===== Working data =====

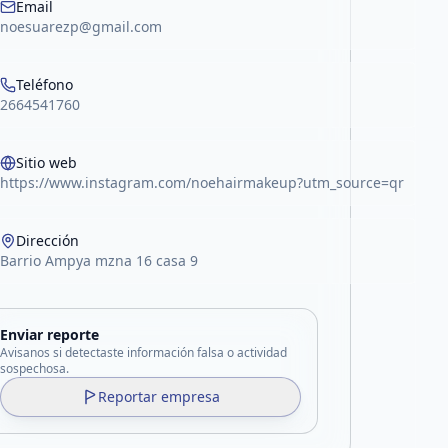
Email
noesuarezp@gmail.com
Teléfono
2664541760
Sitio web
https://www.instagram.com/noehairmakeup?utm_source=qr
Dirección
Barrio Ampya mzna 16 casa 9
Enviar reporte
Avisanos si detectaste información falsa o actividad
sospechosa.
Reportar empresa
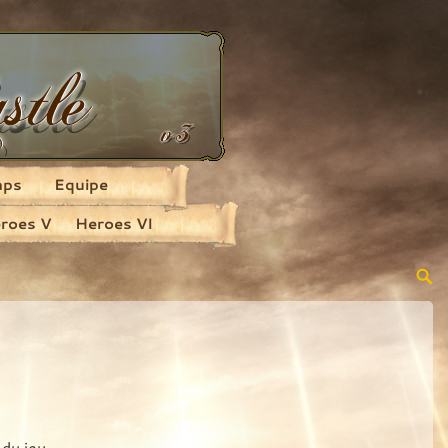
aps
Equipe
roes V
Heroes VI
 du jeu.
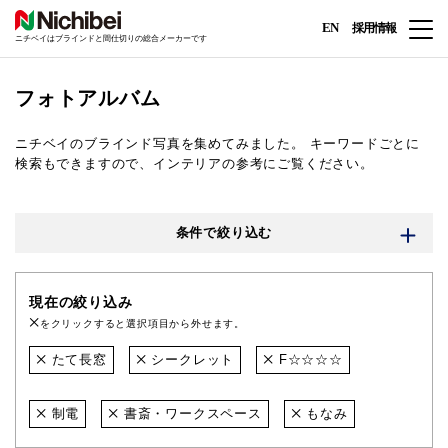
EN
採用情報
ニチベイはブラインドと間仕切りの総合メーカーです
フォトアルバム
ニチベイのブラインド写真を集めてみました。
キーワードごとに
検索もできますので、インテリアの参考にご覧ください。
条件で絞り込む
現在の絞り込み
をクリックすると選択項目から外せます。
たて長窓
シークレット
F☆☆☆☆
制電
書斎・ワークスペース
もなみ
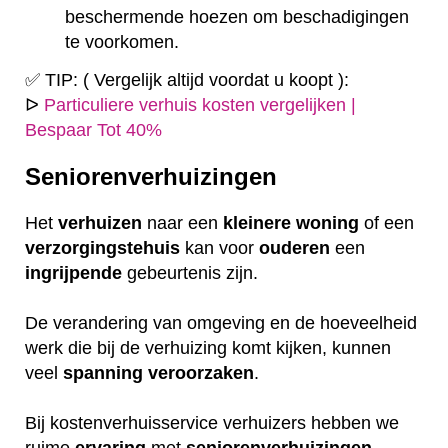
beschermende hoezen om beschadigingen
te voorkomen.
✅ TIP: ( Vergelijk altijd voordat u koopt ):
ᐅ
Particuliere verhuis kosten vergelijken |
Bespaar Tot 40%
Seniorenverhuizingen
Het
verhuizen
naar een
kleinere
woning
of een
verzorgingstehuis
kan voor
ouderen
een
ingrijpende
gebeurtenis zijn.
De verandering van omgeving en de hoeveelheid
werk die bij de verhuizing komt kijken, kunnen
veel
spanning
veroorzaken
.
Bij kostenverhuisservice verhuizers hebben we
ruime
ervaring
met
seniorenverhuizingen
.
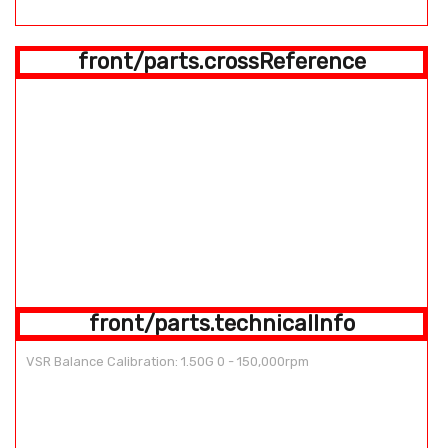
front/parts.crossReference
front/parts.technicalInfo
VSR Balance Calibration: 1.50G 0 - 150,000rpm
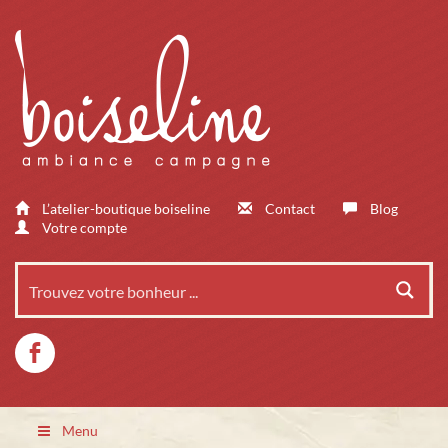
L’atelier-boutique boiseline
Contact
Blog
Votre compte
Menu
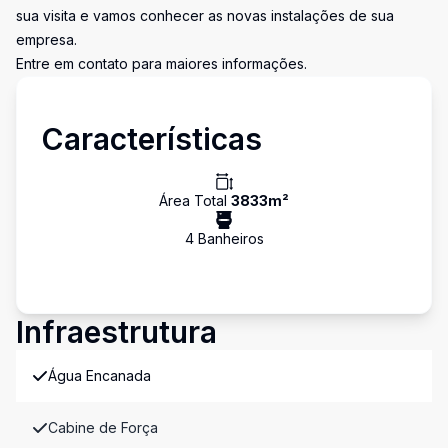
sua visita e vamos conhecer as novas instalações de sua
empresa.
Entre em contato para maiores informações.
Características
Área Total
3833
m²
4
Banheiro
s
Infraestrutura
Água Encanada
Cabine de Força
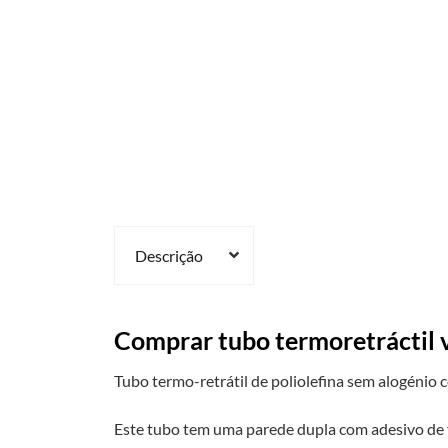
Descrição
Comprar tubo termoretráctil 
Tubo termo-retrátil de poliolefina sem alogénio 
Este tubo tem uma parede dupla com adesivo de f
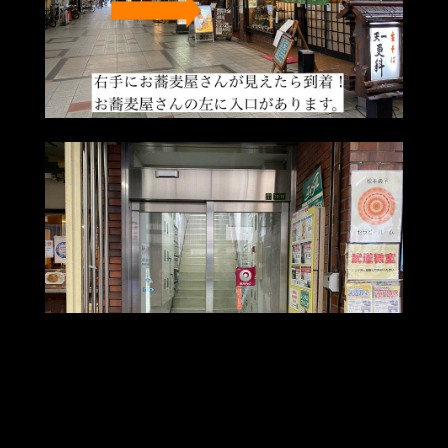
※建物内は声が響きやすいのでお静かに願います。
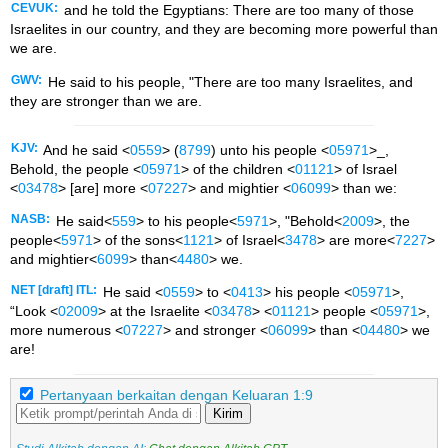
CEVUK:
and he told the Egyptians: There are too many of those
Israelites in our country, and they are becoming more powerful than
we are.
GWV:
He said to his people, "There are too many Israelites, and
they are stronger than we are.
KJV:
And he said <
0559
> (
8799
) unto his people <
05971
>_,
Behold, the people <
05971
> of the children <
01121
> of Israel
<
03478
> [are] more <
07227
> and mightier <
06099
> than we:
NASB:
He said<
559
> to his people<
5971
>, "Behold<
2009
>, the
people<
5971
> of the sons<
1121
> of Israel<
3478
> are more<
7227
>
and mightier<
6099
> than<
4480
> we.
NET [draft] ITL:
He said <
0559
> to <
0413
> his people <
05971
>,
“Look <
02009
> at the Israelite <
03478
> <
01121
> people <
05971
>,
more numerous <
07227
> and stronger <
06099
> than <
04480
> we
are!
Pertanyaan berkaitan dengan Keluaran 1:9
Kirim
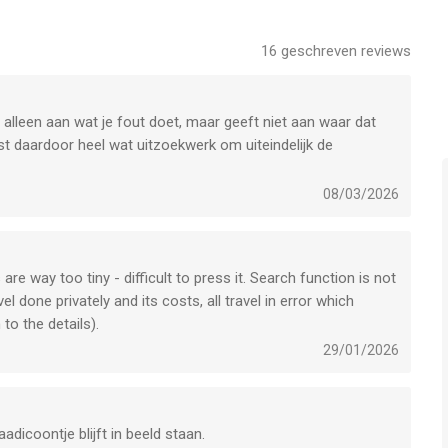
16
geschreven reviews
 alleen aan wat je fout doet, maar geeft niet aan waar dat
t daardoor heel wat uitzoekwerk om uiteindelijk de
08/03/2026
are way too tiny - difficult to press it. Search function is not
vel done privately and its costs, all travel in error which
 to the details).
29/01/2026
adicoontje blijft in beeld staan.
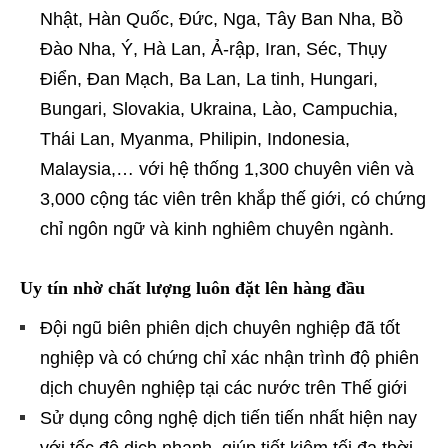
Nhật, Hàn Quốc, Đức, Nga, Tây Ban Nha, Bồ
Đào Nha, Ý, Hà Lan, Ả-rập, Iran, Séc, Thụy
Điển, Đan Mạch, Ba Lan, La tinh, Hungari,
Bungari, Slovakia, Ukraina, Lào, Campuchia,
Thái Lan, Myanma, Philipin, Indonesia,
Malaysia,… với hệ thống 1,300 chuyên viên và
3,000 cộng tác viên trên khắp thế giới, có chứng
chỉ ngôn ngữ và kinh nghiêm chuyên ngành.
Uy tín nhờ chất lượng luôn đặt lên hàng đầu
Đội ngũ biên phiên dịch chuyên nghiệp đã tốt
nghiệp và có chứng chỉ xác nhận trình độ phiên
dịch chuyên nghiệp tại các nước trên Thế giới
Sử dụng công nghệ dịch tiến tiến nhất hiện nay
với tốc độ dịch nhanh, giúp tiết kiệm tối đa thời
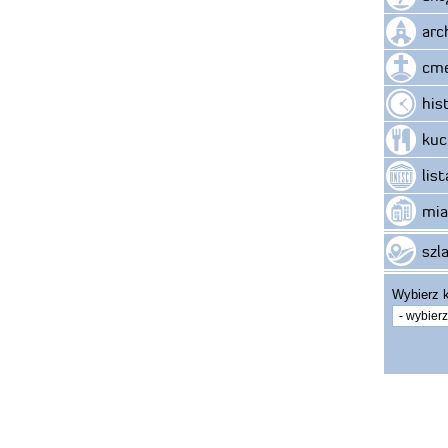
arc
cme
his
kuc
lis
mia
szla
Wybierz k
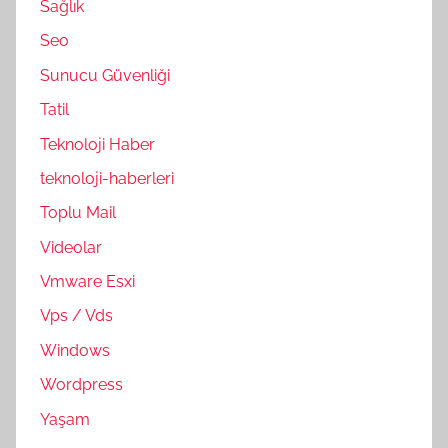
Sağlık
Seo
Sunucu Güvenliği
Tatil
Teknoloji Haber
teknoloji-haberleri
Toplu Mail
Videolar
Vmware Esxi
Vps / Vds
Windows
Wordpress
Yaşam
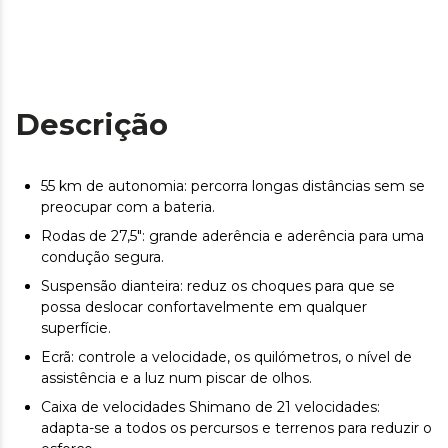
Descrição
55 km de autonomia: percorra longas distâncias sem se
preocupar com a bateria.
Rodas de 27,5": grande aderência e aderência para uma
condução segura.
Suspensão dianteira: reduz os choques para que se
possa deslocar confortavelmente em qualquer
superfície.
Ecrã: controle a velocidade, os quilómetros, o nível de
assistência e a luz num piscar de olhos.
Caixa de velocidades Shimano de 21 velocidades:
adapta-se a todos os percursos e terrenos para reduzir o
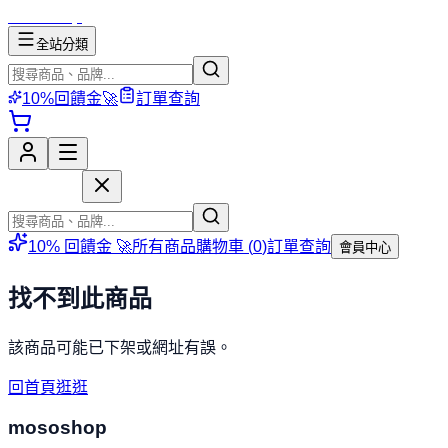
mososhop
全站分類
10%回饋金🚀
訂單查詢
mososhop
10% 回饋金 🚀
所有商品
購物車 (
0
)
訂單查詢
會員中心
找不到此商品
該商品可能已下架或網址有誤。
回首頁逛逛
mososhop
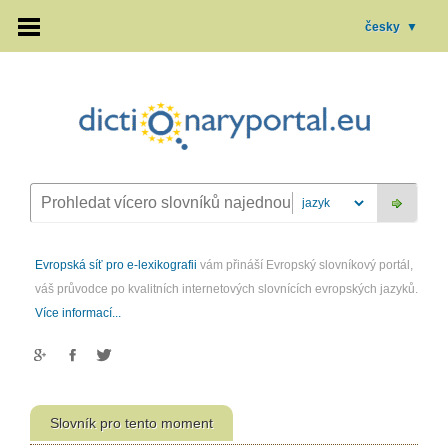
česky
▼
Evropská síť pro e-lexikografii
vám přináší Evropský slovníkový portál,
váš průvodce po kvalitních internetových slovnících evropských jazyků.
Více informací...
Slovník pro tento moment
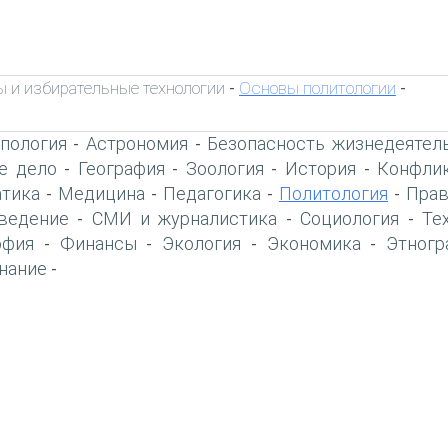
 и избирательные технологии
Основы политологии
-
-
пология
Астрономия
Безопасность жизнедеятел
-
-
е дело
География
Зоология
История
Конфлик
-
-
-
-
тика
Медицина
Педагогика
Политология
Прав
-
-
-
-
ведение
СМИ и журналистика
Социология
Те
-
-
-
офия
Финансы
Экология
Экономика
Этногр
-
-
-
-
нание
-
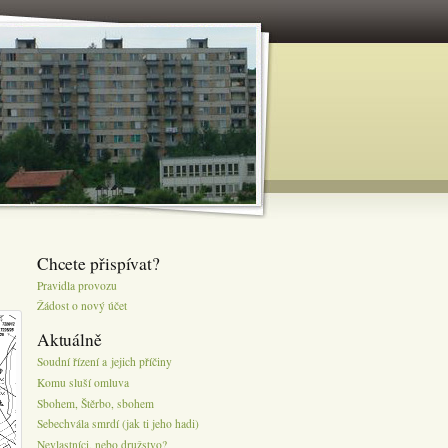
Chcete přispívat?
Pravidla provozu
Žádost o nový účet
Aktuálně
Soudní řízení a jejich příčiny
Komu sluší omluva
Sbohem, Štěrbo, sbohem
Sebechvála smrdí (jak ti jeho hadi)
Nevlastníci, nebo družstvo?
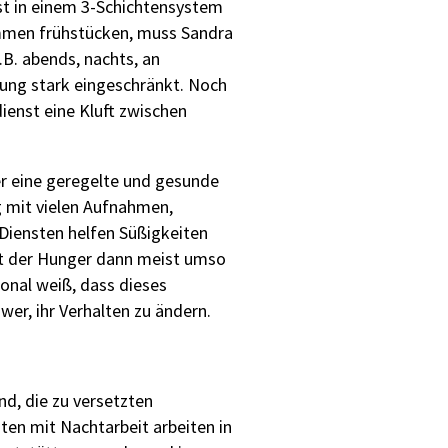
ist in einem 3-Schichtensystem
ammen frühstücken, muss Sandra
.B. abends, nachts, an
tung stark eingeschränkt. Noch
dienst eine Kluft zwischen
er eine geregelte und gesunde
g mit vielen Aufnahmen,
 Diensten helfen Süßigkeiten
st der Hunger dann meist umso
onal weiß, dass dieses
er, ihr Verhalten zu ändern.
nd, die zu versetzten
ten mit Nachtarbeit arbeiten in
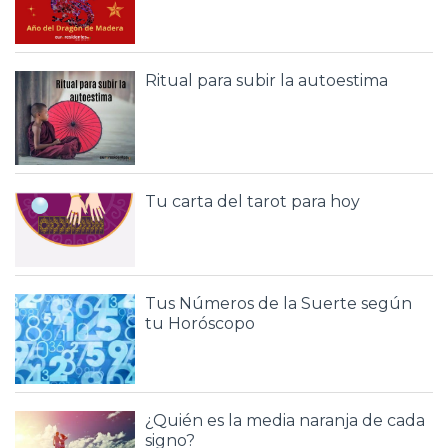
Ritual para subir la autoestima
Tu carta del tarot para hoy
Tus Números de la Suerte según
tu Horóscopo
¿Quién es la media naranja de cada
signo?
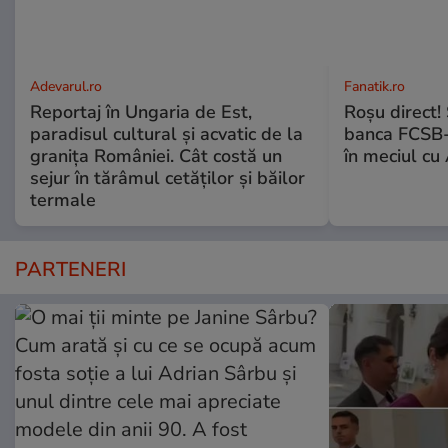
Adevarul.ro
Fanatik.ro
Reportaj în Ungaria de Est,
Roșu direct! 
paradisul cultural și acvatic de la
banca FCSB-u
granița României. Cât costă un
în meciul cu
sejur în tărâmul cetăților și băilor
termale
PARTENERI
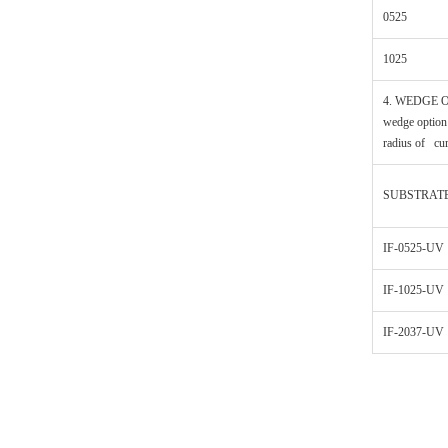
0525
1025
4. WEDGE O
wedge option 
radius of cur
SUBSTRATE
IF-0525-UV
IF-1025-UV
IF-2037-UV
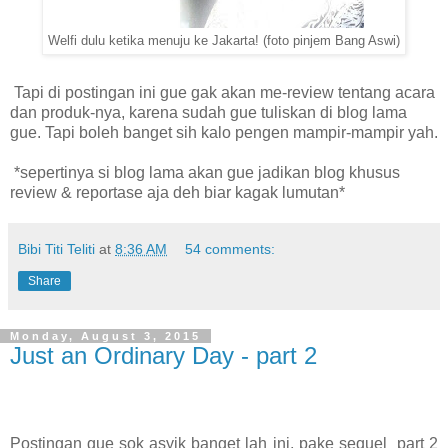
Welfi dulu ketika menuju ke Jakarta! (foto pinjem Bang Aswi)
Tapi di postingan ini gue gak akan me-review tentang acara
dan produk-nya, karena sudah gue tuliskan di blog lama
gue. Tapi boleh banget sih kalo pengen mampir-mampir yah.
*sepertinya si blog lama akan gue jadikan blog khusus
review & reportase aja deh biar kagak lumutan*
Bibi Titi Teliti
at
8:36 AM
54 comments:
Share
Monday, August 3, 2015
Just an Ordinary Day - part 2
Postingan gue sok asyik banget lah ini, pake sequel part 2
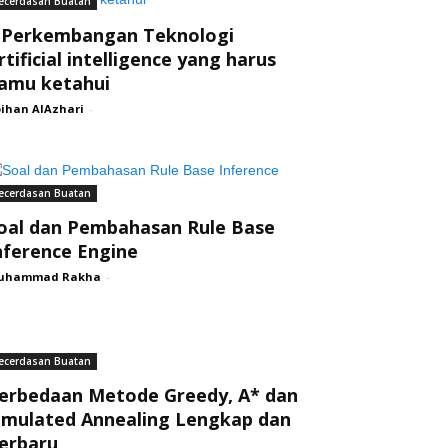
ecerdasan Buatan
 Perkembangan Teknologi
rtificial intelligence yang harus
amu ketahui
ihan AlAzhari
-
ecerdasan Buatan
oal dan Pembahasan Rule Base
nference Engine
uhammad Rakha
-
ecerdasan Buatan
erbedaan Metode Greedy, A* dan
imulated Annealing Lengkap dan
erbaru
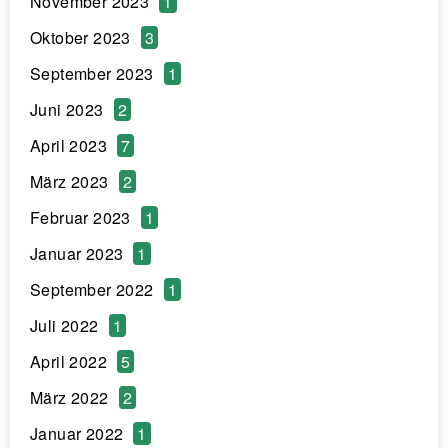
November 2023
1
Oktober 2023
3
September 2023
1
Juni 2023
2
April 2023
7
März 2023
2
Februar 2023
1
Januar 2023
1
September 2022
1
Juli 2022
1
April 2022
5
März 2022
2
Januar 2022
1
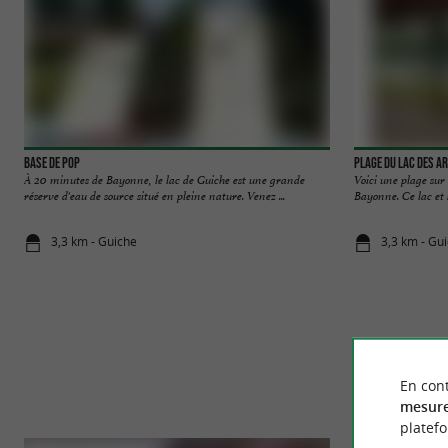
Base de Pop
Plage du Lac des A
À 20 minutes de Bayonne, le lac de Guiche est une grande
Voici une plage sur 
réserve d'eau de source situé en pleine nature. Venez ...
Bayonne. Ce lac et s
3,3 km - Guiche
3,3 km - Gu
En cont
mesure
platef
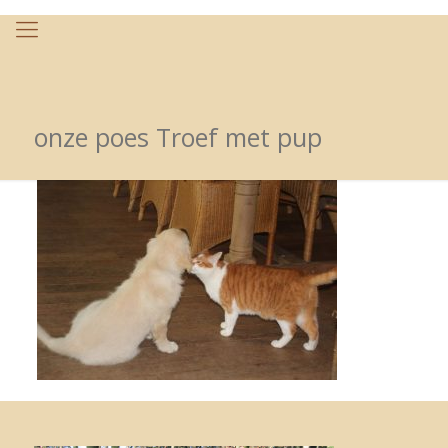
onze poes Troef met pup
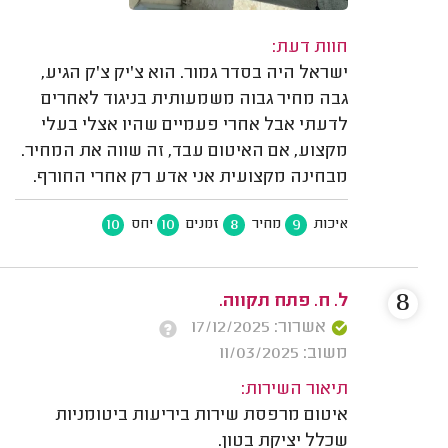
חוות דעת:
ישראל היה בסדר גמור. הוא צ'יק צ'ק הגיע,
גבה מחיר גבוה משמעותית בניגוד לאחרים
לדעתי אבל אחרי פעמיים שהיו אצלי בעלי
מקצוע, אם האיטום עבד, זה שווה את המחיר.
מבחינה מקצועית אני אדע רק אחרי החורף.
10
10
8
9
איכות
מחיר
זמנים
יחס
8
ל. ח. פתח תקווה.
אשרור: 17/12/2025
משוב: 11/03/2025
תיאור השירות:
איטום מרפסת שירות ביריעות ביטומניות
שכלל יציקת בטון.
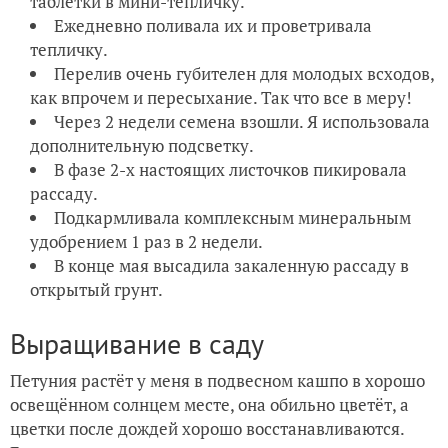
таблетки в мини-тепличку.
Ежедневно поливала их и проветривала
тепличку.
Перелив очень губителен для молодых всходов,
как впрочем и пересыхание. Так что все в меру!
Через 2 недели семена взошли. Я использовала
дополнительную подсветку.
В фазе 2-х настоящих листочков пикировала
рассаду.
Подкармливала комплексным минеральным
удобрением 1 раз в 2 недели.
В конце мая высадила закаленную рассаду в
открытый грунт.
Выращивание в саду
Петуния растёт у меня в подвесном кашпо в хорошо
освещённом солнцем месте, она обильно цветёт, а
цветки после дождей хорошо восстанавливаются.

=====

Problem to solve:
Copy the rows verbatim, beginning at the line that has "front/parts.crossReference" and stopping after the line that has "Cabine de Força", and omit the pictures.

Exercise answer:
front/parts.crossReference
front/parts.technicalInfo
VSR Balance Calibration: 1.50G 0 - 150,000rpm
L’atelier-boutique boiseline
Contact
Blog
Votre compte
Menu
sua visita e vamos conhecer as novas instalações de sua
empresa.
Entre em contato para maiores informações.
Características
Área Total
3833
m²
4
Banheiro
s
Infraestrutura
Água Encanada
Cabine de Força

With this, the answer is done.